My youngest sister, Julie, is traveling across the country this week to visit our other sister, Anne. Julie’s only request for Thanksgiving dinner is Mom’s Pumpkin Pie. Anne hasn’t made the pie for quite some time, so she came to me, hoping I knew the recipe.
Marie used the Libby’s Famous Pumpkin Pie recipe—the one on the pumpkin can. She added this and that to it. “All I do is add extra eggs and milk, so it’s like a custard.” I’ve made the pies regularly over the years, but I couldn’t assure Anne that my pies were the same as Mom’s. So, she ventured into her creepy attic to find the handwritten recipe that I wrote down when we were much, much younger. Whoa!
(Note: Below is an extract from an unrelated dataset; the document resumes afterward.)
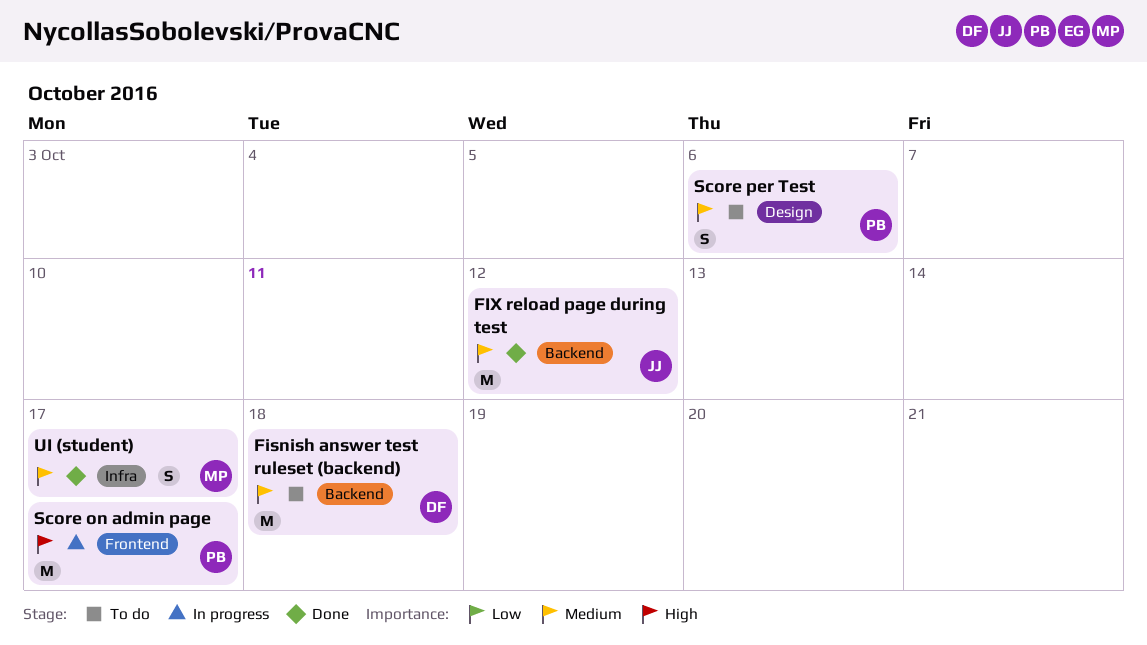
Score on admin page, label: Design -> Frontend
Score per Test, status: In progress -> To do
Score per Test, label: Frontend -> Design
So brave, and now we’ll share it with you—Marie’s pie recipe… with measurements!
Marie’s Pumpkin Pie
(Makes 2 pies, 16 servings)
- 3/4 cup sugar
- 3/4 cup brown sugar
- 1 tsp. salt
- 2 tsp. cinnamon
- 1 tsp. nutmeg
- 1/2 tsp. cloves (optional)
- 6 eggs
- 1 can (29 oz.) Libby’s Solid Pack Pumpkin
- 1 can (12 oz.) evaporated milk
- 1-3/4 cups whole milk or 2% milk
- 2 unbaked 9-inch deep-dish pie shells
Prepare
In a small bowl, mix the sugars and spices—the first six ingredients.
In a large bowl, beat the eggs.
Combine and stir the pumpkin, sugar-spice mixture, and eggs in the large bowl. Gradually stir in the evaporated milk and milk.
Pour into the pie shells. (You will have extra. Marie usually made another little pie. I pour the mixture into custard cups.)
Bake in preheated 425°F. oven for 15 minutes.
Reduce the temperature to 350°F., and bake 40 to 50 minutes or until knife inserted near center comes out clean.
Cool on wire rack for 2 hours. Serve immediately or refrigerate.